● **Arbeitsauftrag 1**: Schreiben Sie aus dem Festivalbericht die Stelle ab, die mit „Suffocation machen ihre“ beginnt und bis einschließlich „zum nächsten Wiedersehen.“ reicht.
● **Arbeitsauftrag 2**: Knüpfen Sie an den letzten Satz des Festivalberichts an und schreiben Sie den Bericht weiter.

Es folgt der erste exklusive Europaauftritt. Stigmata wurden erst eine Woche vor Festivalbeginn bestätigt. Das Publikum vor der Bühne ist leider nicht so zahlreich, der Altersdurchschnitt ist ebenfalls angestiegen. Die Band spielt heute nur mit einem Gitarristen, da der zweite wegen Passproblemen nicht aus den USA ausreisen konnte. Die schweren, tiefen Riffs kommen trotzdem gut daher und bei den mächtigen Breakdowns finden sich immer wieder tanzende Menschen vor der Bühne ein. Auch an Gitarrensoli mangelt es nicht. Die Band agiert dabei allerdings recht statisch. Mit Burning Human wird der grundsolide Auftritt abgeschlossen. Schön, diese Band mal gesehen zu haben.

Anschließend habe ich die Qual der Wahl, was in diesem Fall nicht positiv gemeint ist. Ich entscheide mich für SNFU. Ich muss gestehen, dass ich die meisten alten Punkbands auf Festivals recht überflüssig finde und sie in der Regel nur noch ein Schatten ihrer selbst sind. SNFU machen hier keine Ausnahme, denn es ist überhaupt kein Druck hinter den Songs zu verspüren und es stellt sich schnell Langeweile ein. Da kann auch das paillettenbesetzte Oberteil des Frontmanns als Blickfang nicht mehr helfen.

Suffocation machen ihre Sache anschließend um Welten besser und toppen locker ihren Auftritt von 2010 im Vorprogramm der Black Dahlia Murder. Der brutale Death Metal stellt auch den Auftritt von Misery Index locker in den Schatten. Die Band spielt ein Set einmal quer durch die gesamte Discographie. Sänger Frank Mullen hat einfach ein Wahnsinnsorgan und auch technisch überzeugt die Band. Zwischen schnelle Parts werden immer wieder Breakdowns eingestreut, die jede möchtegernharte Deathcoreband Weinen lassen. Hoffentlich dauert es nicht wieder vier Jahre bis zum nächsten Wiedersehen.

King Nine, deren Debütalbum Scarred to Death viele gute Kritiken bekommen hat, spielen heute ihre erste Show auf europäischem Boden. Das Zelt ist dementsprechend gut gefüllt. Instrumental ist die Show auf jeden Fall sehr gut. Moderner Hardcore mit heftigen Breakdowns wird geboten, ohne dass es dabei zu stumpf wird. Leider ist die Stimme des Sängers durchaus noch ausbaufähig. Er erhält aber viel Unterstützung von den Fans, die sich vor der Bühne im kleinen Zelt tummeln. Leider wird beim letzten Song ein Zuschauer unglücklich getroffen und muss aus dem Zelt getragen werden. Dies ist allerdings eine wirkliche Ausnahme, denn trotz des Chaos auf und vor der Bühne sind Verletzungen beim Ieperfest eher eine Seltenheit.

Anschließend folgen Deez Nuts, die ein junges Publikum vor die Bühne ziehen. Es gibt viele Stage Dives und Songs wie I Hustle Everyday werden begeistert mitgesungen. Ich kann der Band nichts abgewinnen. Die Musik sorgt vielleicht für 10 Minuten Unterhaltung, danach wird es superöde. Zudem geht Sänger JJ Peters auch relativ schnell die Puste aus. Meiner Meinung nach hätte er lieber weiter bei I Killed the Prom Queen trommeln sollen.

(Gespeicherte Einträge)
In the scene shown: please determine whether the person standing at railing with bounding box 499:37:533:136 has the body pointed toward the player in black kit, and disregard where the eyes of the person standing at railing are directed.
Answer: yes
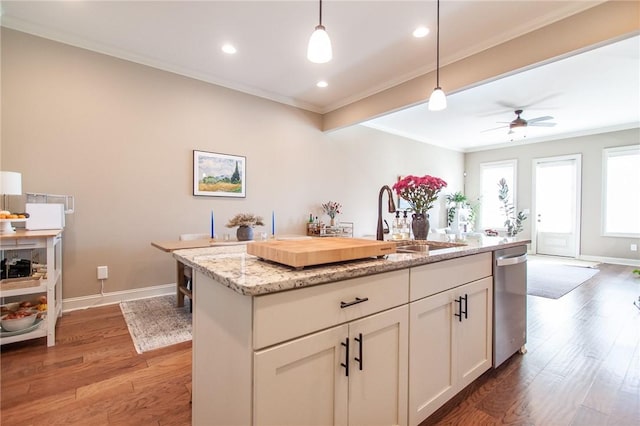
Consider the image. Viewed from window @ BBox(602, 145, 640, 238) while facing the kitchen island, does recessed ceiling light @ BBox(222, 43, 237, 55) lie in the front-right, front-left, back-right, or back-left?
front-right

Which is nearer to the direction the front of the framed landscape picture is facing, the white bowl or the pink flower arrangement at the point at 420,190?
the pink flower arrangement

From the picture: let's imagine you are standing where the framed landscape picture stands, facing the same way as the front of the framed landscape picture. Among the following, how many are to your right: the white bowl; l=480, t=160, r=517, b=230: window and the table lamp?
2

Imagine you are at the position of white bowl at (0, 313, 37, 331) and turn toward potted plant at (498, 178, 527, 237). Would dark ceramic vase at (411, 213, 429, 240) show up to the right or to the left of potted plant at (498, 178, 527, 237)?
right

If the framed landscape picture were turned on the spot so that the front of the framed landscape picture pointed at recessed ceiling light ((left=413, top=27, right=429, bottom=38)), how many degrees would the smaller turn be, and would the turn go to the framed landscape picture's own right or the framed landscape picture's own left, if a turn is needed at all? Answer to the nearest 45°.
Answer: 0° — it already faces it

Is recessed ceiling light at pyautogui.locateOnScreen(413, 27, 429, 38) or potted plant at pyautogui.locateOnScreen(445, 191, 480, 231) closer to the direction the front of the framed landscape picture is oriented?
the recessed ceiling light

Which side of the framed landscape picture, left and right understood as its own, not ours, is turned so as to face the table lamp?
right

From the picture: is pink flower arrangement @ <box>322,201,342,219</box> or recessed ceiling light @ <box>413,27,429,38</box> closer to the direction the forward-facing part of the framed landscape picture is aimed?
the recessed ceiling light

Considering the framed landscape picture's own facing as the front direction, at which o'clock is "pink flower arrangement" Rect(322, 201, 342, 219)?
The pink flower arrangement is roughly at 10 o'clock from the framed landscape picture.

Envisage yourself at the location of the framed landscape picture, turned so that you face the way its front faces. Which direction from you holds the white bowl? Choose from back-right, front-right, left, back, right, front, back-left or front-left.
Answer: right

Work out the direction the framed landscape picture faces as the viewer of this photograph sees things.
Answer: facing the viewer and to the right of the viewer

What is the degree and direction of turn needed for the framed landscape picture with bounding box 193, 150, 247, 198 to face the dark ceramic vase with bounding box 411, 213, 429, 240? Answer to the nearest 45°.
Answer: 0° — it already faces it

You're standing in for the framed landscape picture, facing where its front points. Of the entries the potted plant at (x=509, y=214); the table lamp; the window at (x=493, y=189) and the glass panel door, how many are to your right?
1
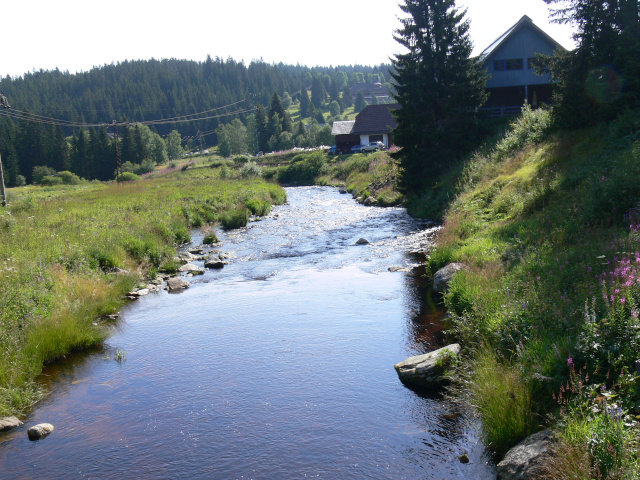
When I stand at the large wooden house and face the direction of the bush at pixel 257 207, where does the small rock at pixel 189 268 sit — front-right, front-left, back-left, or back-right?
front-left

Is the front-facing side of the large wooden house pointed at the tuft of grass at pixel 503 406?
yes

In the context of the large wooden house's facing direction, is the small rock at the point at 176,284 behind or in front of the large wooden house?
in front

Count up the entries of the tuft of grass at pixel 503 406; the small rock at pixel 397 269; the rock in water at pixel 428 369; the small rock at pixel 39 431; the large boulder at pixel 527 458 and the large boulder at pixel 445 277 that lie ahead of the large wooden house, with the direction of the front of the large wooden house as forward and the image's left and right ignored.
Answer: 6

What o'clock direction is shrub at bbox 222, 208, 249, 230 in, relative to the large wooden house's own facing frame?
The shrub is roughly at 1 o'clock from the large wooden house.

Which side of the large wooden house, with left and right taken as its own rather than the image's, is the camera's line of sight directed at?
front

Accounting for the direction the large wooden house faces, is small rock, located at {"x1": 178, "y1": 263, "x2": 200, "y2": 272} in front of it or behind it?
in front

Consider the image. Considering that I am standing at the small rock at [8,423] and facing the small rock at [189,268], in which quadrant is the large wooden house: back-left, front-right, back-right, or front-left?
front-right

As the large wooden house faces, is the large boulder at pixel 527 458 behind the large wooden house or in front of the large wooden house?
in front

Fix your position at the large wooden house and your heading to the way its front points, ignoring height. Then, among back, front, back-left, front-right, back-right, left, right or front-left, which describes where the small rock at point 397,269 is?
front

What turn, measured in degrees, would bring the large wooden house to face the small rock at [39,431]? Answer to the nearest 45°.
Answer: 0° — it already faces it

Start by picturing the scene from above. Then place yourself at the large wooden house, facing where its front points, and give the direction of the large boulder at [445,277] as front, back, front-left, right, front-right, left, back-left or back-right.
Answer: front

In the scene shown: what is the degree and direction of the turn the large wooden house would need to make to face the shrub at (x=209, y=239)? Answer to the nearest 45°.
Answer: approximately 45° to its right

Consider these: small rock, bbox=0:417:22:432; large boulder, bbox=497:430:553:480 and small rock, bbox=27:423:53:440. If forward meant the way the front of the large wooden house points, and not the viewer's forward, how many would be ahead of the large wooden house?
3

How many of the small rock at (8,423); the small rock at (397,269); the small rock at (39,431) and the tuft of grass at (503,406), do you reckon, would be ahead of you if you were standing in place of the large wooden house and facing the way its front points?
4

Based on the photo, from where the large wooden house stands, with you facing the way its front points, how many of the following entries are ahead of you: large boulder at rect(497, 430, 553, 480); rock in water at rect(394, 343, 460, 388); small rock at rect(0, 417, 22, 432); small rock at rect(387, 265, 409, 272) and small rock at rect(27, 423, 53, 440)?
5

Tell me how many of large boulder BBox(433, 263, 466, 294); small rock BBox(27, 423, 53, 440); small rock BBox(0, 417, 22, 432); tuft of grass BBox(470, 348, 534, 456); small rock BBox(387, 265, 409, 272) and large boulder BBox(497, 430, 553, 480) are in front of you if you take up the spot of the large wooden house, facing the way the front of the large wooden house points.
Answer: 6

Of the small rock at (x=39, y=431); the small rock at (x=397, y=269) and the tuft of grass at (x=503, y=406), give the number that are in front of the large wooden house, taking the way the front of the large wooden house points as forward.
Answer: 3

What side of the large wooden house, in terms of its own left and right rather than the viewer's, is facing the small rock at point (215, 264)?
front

● **Antwort 1**:
Suffocation machen ihre Sache anschließend um Welten besser und toppen locker ihren Auftritt von 2010 im Vorprogramm der Black Dahlia Murder. Der brutale Death Metal stellt auch den Auftritt von Misery Index locker in den Schatten. Die Band spielt ein Set einmal quer durch die gesamte Discographie. Sänger Frank Mullen hat einfach ein Wahnsinnsorgan und auch technisch überzeugt die Band. Zwischen schnelle Parts werden immer wieder Breakdowns eingestreut, die jede möchtegernharte Deathcoreband Weinen lassen. Hoffentlich dauert es nicht wieder vier Jahre bis zum nächsten Wiedersehen.

● **Antwort 2**:
Nach dem halben Auftritt beim Nord Open Air vor zwei Wochen komme ich anschließend in den Genuss eines vollständigen Auftritts der Real McKenzies. Der Folk-Punk sorgt durchweg für gute Stimmung. Dudelsack und ein Sänger mit Schottenrock (natürlich ohne etwas drunter) sorgen für das zugehörige Feeling. Hier gibt es im Gegensatz zu den meisten anderen Bands einen kleinen aber feinen Pogo Pit. Hier und da tanzen die Leute auch einfach so vor sich hin. Die Stimmung ist wirklich ausgelassen. Leider zieht es nur wenige Leute vor die Marquee Stage.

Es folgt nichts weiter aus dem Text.